Pick up the passage on superannuation contributions for business directors and carry it forward from its final sentence.

■ **Quoted passage**
──────

Trap 3: BPAY and Electronic Transfer Float
BPAY typically takes two to three business days to reach the fund. Electronic funds transfers vary by bank and processing window. The practical recommendation is to initiate all personal contributions by mid-June at the latest.
Notice of Intent Under s290-170: Where Business Owners Lose the Deduction
A personal deductible contribution becomes deductible only when a valid Notice of Intent under s290-170 is lodged with the super fund and acknowledged in writing before the tax return is lodged.
What Invalidates a Notice of Intent
The Notice fails when the director has already rolled the contribution to another fund, already withdrawn part of the contribution (including by commencing a pension), or ceased to be a member of the fund. A Notice lodged after the tax return is also invalid. These defects cannot be cured retrospectively, and the contribution reverts to non-concessional treatment.
The Acknowledgement Requirement
The fund must confirm receipt in writing. Peak processing runs from late June through August, and acknowledgements are routinely delayed. The practical action is to lodge the Notice as early as possible, with many directors benefiting from a July lodgement.
What Happens If the Notice Fails
A failed Notice reclassifies the contribution as non-concessional. The director loses the deduction entirely. The contribution counts against the $120,000 non-concessional cap, which may inadvertently trigger the three-year bring-forward arrangement or create an excess non-concessional contributions liability.
When Concessional Contributions Are the Wrong Move
Concessional contributions reduce tax in the abstract, but five specific circumstances contribute a worse outcome than paying the tax and retaining capital in the business.
- Active borrowing application in progress. Reduced assessable income lowers serviceability and can reduce approved loan amounts.
- TSB approaching or above $3 million. Div 296 exposure from 1 July 2026 extends the decision horizon beyond the current-year tax.
- Director earning under $45,000. The marginal rate arbitrage against the 15% contributions tax is too thin to justify locking capital until preservation age.
- Business carrying tax losses. A deduction offsets unused losses the business would otherwise carry forward.
- Imminent contribution cap excess. Amounts over the cap are taxed at the director’s marginal rate with limited offset, converting a planned saving into a penalty.
These circumstances track the conditional logic covered in our EOFY tax minimisation and borrowing capacity analysis.

──────

■ **Records supplied**
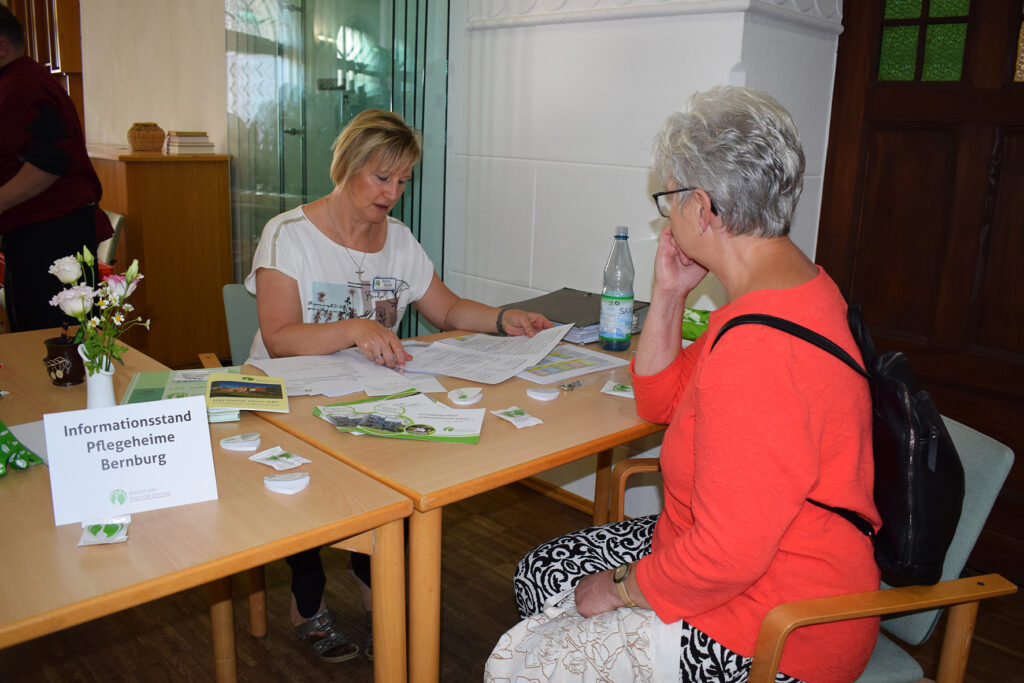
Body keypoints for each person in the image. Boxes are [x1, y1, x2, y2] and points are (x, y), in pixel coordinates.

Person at [486, 87, 880, 682]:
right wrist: (670, 293)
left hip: (779, 628)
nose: (666, 217)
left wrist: (620, 587)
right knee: (542, 574)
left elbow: (731, 554)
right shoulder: (782, 291)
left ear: (702, 207)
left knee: (523, 661)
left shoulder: (762, 346)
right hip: (741, 562)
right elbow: (661, 399)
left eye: (668, 201)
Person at [245, 108, 552, 662]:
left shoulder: (401, 240)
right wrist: (357, 327)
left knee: (392, 480)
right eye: (381, 177)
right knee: (310, 487)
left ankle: (374, 579)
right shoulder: (288, 234)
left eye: (403, 180)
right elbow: (281, 336)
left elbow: (448, 308)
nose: (392, 192)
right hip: (289, 396)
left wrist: (506, 318)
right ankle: (307, 598)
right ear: (346, 168)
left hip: (367, 395)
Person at [0, 6, 111, 331]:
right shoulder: (16, 81)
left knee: (55, 334)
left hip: (50, 237)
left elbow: (51, 161)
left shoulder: (23, 85)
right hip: (39, 233)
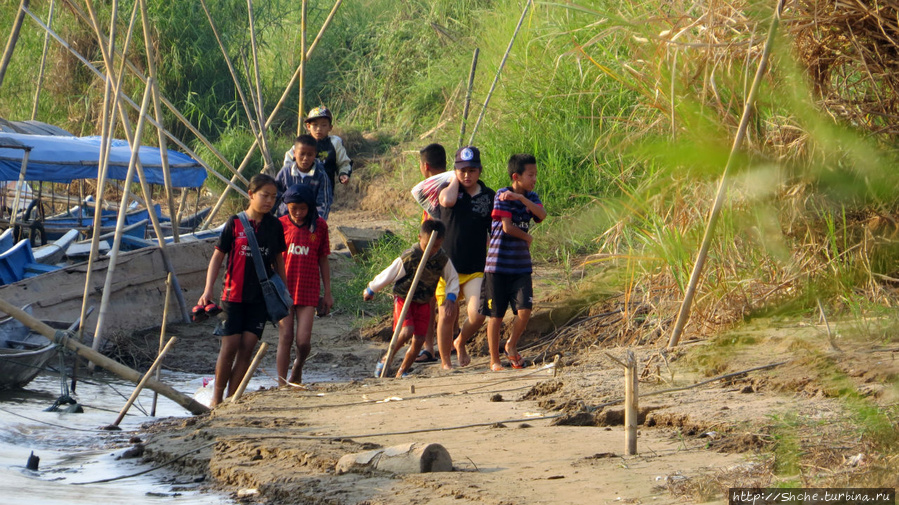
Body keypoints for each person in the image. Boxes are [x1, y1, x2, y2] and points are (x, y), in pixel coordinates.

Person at [198, 174, 287, 406]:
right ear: (250, 195)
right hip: (232, 296)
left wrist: (283, 293)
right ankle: (216, 400)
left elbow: (279, 261)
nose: (269, 201)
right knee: (229, 348)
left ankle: (232, 399)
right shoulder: (234, 223)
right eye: (264, 195)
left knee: (247, 348)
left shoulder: (276, 226)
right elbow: (218, 257)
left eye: (273, 197)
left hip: (260, 299)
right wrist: (208, 290)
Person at [363, 220, 459, 378]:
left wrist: (450, 296)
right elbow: (390, 273)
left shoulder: (441, 258)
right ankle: (387, 358)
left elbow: (452, 278)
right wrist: (372, 289)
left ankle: (402, 371)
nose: (432, 250)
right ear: (419, 237)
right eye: (429, 245)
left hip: (423, 302)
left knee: (419, 339)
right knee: (407, 331)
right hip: (404, 298)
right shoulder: (411, 256)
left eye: (436, 246)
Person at [480, 154, 547, 371]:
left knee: (525, 311)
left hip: (520, 266)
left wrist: (521, 199)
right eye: (530, 175)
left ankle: (511, 344)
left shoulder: (531, 196)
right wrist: (527, 237)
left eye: (535, 174)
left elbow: (541, 214)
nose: (534, 179)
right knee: (496, 316)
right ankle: (494, 360)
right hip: (498, 265)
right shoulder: (501, 194)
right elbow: (507, 227)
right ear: (516, 176)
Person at [434, 145, 495, 369]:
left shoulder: (488, 195)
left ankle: (460, 341)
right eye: (462, 171)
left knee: (478, 314)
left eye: (472, 170)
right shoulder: (448, 190)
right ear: (455, 171)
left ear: (479, 170)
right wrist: (454, 181)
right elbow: (446, 202)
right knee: (447, 316)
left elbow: (492, 230)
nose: (467, 175)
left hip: (475, 267)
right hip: (447, 267)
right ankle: (445, 362)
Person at [277, 184, 333, 386]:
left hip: (308, 289)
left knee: (303, 340)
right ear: (287, 207)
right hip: (284, 290)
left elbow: (323, 259)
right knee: (286, 336)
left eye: (303, 209)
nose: (299, 213)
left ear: (310, 206)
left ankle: (298, 366)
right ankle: (282, 384)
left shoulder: (320, 227)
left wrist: (327, 292)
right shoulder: (280, 225)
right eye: (294, 209)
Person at [414, 143, 447, 364]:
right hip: (451, 244)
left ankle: (429, 347)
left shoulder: (428, 186)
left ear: (425, 166)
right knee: (448, 294)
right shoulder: (454, 181)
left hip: (435, 246)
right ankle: (447, 340)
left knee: (427, 296)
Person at [282, 105, 352, 200]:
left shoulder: (335, 143)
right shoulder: (302, 143)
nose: (319, 129)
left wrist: (343, 173)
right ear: (308, 126)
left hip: (324, 189)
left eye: (323, 125)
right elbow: (288, 161)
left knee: (321, 212)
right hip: (301, 189)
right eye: (315, 125)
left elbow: (343, 162)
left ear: (330, 127)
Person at [275, 134, 332, 219]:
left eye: (309, 155)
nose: (305, 158)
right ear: (294, 153)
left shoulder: (321, 175)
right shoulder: (285, 172)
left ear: (315, 154)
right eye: (302, 154)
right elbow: (275, 195)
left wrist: (318, 222)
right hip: (285, 218)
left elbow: (324, 202)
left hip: (309, 220)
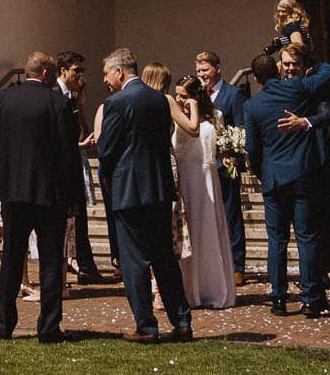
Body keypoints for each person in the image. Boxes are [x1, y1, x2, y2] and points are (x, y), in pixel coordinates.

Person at [97, 48, 193, 343]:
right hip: (159, 188)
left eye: (107, 74)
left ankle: (146, 326)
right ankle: (182, 322)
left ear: (120, 71)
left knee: (134, 260)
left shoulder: (116, 102)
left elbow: (106, 150)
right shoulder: (160, 100)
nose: (105, 80)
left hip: (129, 190)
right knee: (164, 258)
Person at [0, 51, 75, 343]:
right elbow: (67, 153)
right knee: (50, 261)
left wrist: (0, 182)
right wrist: (70, 194)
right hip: (49, 194)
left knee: (11, 258)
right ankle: (48, 327)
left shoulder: (1, 101)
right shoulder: (58, 104)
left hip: (13, 193)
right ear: (47, 74)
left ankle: (4, 324)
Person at [245, 44, 330, 318]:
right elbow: (329, 71)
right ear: (277, 70)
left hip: (274, 177)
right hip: (303, 173)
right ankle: (310, 298)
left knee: (277, 240)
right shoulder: (298, 88)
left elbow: (252, 148)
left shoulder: (252, 105)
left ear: (254, 78)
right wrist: (313, 59)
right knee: (306, 237)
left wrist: (263, 173)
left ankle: (278, 298)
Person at [170, 73, 236, 308]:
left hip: (207, 180)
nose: (179, 100)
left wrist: (230, 156)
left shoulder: (216, 116)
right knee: (189, 234)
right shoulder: (176, 117)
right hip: (186, 180)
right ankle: (189, 291)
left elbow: (219, 144)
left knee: (209, 231)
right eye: (177, 95)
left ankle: (213, 288)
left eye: (184, 96)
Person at [195, 50, 247, 283]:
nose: (202, 75)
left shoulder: (233, 94)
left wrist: (233, 155)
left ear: (217, 68)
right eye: (198, 71)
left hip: (225, 163)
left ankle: (237, 265)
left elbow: (240, 127)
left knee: (231, 213)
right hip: (202, 162)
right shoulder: (195, 95)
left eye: (205, 70)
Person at [55, 52, 102, 283]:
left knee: (78, 217)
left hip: (73, 164)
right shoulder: (55, 96)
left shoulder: (71, 99)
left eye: (82, 70)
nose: (80, 74)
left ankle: (85, 266)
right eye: (76, 70)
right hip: (61, 169)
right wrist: (78, 145)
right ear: (63, 70)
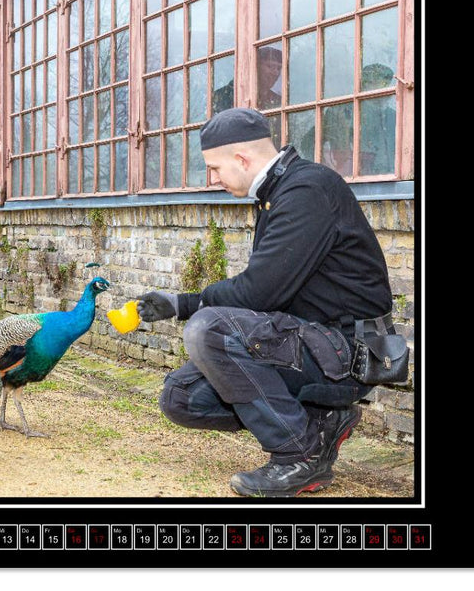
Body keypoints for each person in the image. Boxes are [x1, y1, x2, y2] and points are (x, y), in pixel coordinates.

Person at [135, 107, 394, 497]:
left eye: (215, 168)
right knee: (182, 398)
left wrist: (186, 303)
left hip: (346, 353)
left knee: (210, 328)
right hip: (312, 345)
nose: (213, 177)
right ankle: (323, 421)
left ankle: (299, 456)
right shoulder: (277, 193)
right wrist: (183, 303)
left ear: (241, 159)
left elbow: (258, 293)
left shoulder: (307, 191)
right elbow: (268, 298)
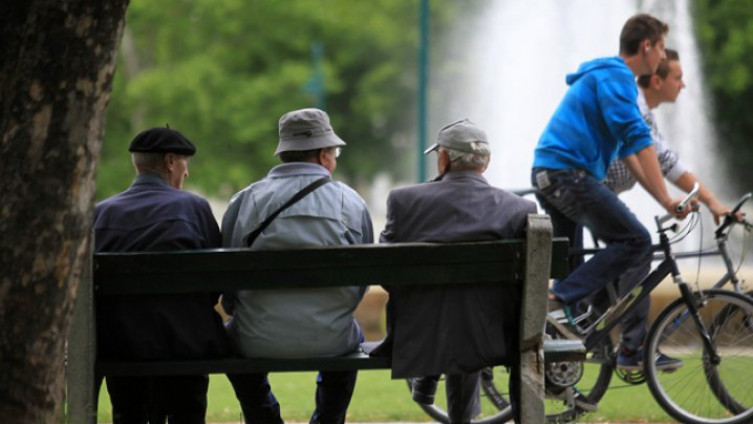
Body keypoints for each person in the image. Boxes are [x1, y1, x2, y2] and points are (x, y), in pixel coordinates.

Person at [531, 13, 689, 393]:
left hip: (551, 172)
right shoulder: (617, 77)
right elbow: (638, 138)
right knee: (635, 241)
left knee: (572, 262)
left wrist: (665, 200)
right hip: (568, 173)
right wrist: (669, 199)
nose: (662, 56)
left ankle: (559, 354)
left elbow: (631, 153)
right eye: (661, 47)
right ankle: (559, 300)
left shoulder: (605, 78)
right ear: (647, 46)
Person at [376, 119, 537, 424]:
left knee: (453, 313)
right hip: (496, 335)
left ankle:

──────

■ **Response to this exercise**
Payday Super From 1 July 2026: What Changes Next Year
Payday super takes effect from 1 July 2026, requiring employers to pay SG at the same time as wages, which eliminates the quarterly SG timing loophole.
FY27 EOFY planning must assume SG is paid on the same cadence as payroll. The strategic focus shifts from managing the Q4 SG lag to managing voluntary top-ups, with salary sacrifice adjustments and personal deductible contributions becoming the primary levers. Full transition guidance is covered in our payday super guide for employers.
Frequently Asked Questions
Can a company claim a tax deduction for super contributions to its directors?
Yes, under s290-60 ITAA 1997, subject to SG rules and the reasonable remuneration test. The contribution must be paid to a complying fund and received by 30 June for the deduction to apply in the current year.
Do I need a Notice of Intent for an employer contribution?
No. Notice of Intent under s290-170 applies only to personal deductible contributions made from after-tax funds. Employer contributions, including salary sacrifice, are automatically treated as concessional by the fund.
What happens if my Q4 super guarantee is paid late and arrives in July?
The contribution counts toward the FY27 concessional cap, not FY26, because cap allocation follows the fund’s receipt date. Directors relying on SG as part of their cap calculation should verify fund receipt, not company payment.
How do carry-forward concessional contributions work for business owners?
Directors with a total super balance under $500,000 on 30 June of the previous year can use unused cap amounts from up to five prior years. The oldest amounts are applied first and expire after five years.
Does Division 296 affect my concessional contribution decision before 1 July 2026?
Yes, indirectly. Contributions made in FY26 increase the total super balance measured on 30 June 2027 for Division 296 purposes. Directors approaching the $3 million threshold may bring themselves into the new regime earlier than expected.
What is the concessional contributions cap for 2025–26?
The cap is $30,000, unchanged from the 1 July 2024 increase. It includes employer SG, salary sacrifice, and personal deductible contributions combined across all super funds the director belongs to.
Key Takeaways for Company-Structured Business Owners
The concessional contribution decision before 30 June depends on company structure, director income, total super balance, and strategic context, not on the technical availability of the contribution cap.
- The deduction attaches to the entity that contributes, and the entity choice changes the after-tax outcome by material margins.
- Division 293 narrows the arbitrage above $250,000 combined income, and Division 296 inverts the calculation above $3 million TSB from 1 July 2026.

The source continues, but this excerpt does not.